Colloidal interactions and unusual crystallization versus de-mixing of elastic multipoles formed by gold mesoflowers

TL;DR

This paper explores how gold mesoflowers induce elastic multipoles in nematic liquid crystals, leading to unique many-body interactions and novel colloidal crystal structures, advancing the design of colloidal self-assembly.

Contribution

It demonstrates the formation of elastic multipoles of various orders by gold mesoflowers and reveals unexpected many-body interactions and complex crystal structures.

Findings

Gold mesoflowers induce elastic monopoles and high-order multipoles.

Unexpected de-mixing behavior of elastic monopoles observed.

Formation of unusual colloidal crystals like hexadecapoles.

Abstract

Colloidal interactions in nematic liquid crystals can be described as interactions between elastic multipoles that depend on particle shape, topology, chirality, boundary conditions and induced topological defects.
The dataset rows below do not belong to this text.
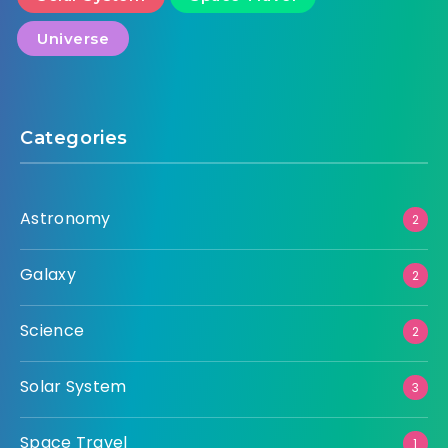
Universe
Categories
Astronomy
2
Galaxy
2
Science
2
Solar System
3
Space Travel
1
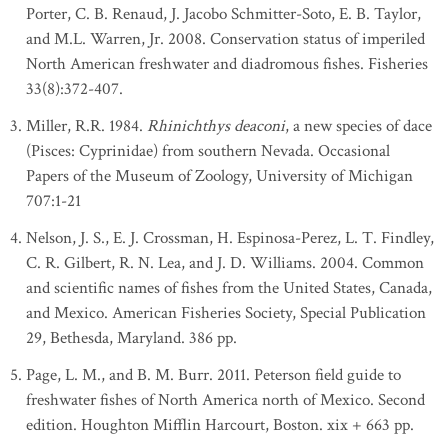
Porter, C. B. Renaud, J. Jacobo Schmitter-Soto, E. B. Taylor,
and M.L. Warren, Jr. 2008. Conservation status of imperiled
North American freshwater and diadromous fishes. Fisheries
33(8):372-407.
Miller, R.R. 1984.
Rhinichthys deaconi
, a new species of dace
(Pisces: Cyprinidae) from southern Nevada. Occasional
Papers of the Museum of Zoology, University of Michigan
707:1-21
Nelson, J. S., E. J. Crossman, H. Espinosa-Perez, L. T. Findley,
C. R. Gilbert, R. N. Lea, and J. D. Williams. 2004. Common
and scientific names of fishes from the United States, Canada,
and Mexico. American Fisheries Society, Special Publication
29, Bethesda, Maryland. 386 pp.
Page, L. M., and B. M. Burr. 2011. Peterson field guide to
freshwater fishes of North America north of Mexico. Second
edition. Houghton Mifflin Harcourt, Boston. xix + 663 pp.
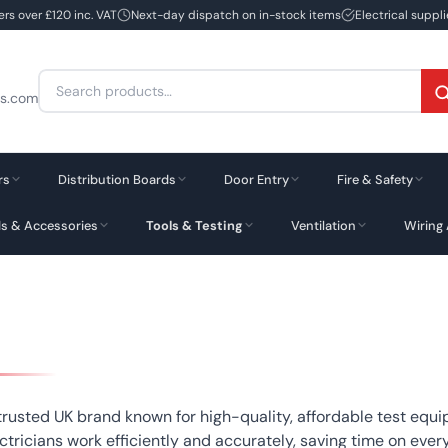
ers over £120 inc. VAT
Next-day dispatch on in-stock items
Electrical suppl
Search
cs.com
for:
rs
Distribution Boards
Door Entry
Fire & Safety
ds & Accessories
Tools & Testing
Ventilation
Wiring
 trusted UK brand known for high-quality, affordable test equ
ctricians work efficiently and accurately, saving time on every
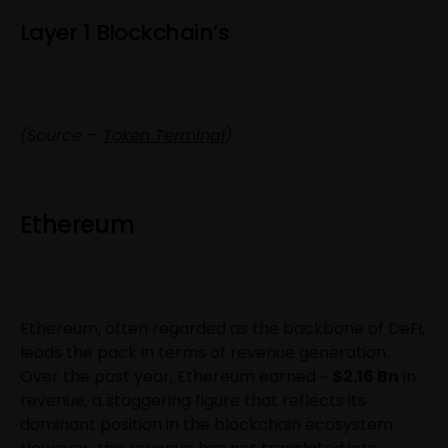
Layer 1 Blockchain’s
(Source –
Token Terminal
)
Ethereum
Ethereum, often regarded as the backbone of DeFi,
leads the pack in terms of revenue generation.
Over the past year, Ethereum earned ~
$2.16 Bn
in
revenue, a staggering figure that reflects its
dominant position in the blockchain ecosystem.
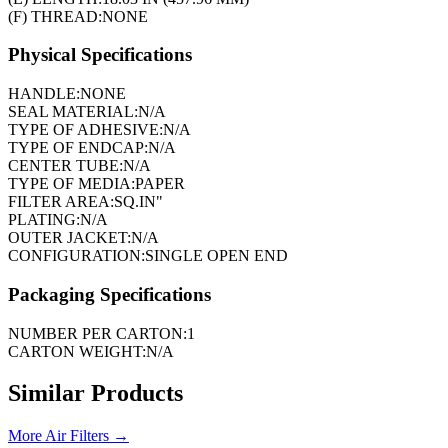
(F) THREAD:
NONE
Physical Specifications
HANDLE:
NONE
SEAL MATERIAL:
N/A
TYPE OF ADHESIVE:
N/A
TYPE OF ENDCAP:
N/A
CENTER TUBE:
N/A
TYPE OF MEDIA:
PAPER
FILTER AREA:
SQ.IN"
PLATING:
N/A
OUTER JACKET:
N/A
CONFIGURATION:
SINGLE OPEN END
Packaging Specifications
NUMBER PER CARTON:
1
CARTON WEIGHT:
N/A
Similar Products
More
Air Filters
→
Here, we describe a nematic colloidal system consisting of mesostructures of gold capable of inducing elastic multipoles of different order. Elastic monopoles are formed by relatively large asymmetric mesoflower particles, for which gravity and elastic torque balancing yields monopole-type interactions. High-order multipoles are instead formed by smaller mesoflowers with a myriad of shapes corresponding to multipoles of different orders, consistent with our computer simulations based on free energy minimization. We reveal unexpected many-body interactions in this colloidal system, ranging from de-mixing of elastic monopoles to a zoo of unusual colloidal crystals formed by high-order multipoles like hexadecapoles. Our findings show that gold mesoflowers may serve as a designer toolkit for engineering colloidal interaction and self-assembly, potentially exceeding that in atomic and molecular systems.